- Date: 9–15 November
- Edition: 18th
- Category: ITF Women's Circuit
- Prize money: $75,000
- Surface: Hard
- Location: Dubai, United Arab Emirates

Champions

Singles
- Çağla Büyükakçay

Doubles
- Çağla Büyükakçay / Maria Sakkari
- ← 2014 · Al Habtoor Tennis Challenge · 2016 →

= 2015 Al Habtoor Tennis Challenge =

The 2015 Al Habtoor Tennis Challenge was a professional tennis tournament played on outdoor hard courts. It was the eighteenth edition of the tournament and part of the 2015 ITF Women's Circuit, offering a total of $75,000 in prize money. It took place in Dubai, United Arab Emirates, on 9–15 November 2015.

## Data extract
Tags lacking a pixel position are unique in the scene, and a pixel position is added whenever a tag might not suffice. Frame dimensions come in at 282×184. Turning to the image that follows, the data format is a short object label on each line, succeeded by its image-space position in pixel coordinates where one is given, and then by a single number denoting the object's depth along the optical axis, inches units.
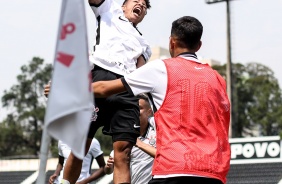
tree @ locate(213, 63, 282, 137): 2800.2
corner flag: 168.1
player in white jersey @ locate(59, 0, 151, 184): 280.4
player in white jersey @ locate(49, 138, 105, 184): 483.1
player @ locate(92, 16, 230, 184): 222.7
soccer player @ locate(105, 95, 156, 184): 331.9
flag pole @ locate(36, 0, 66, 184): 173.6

## Required actions
[A] Reproduce the portion of the tournament article between "The 2015 Al" and "9–15 November 2015.", inclusive.
[B] Using the tournament article, decide whether each statement agrees with it, answering yes or no and quoting the deciding words: (i) the tournament was held on indoor hard courts; (ii) the 2015 event was the eighteenth edition of the tournament; (iii) the total prize money was $50,000.
The entries play no part in what comes next.

## Exercise responses
[A]
The 2015 Al Habtoor Tennis Challenge was a professional tennis tournament played on outdoor hard courts. It was the eighteenth edition of the tournament and part of the 2015 ITF Women's Circuit, offering a total of $75,000 in prize money. It took place in Dubai, United Arab Emirates, on 9–15 November 2015.

[B]
(i) No: "played on outdoor hard courts"
(ii) Yes: "It was the eighteenth edition of the tournament"
(iii) No: "offering a total of $75,000 in prize money"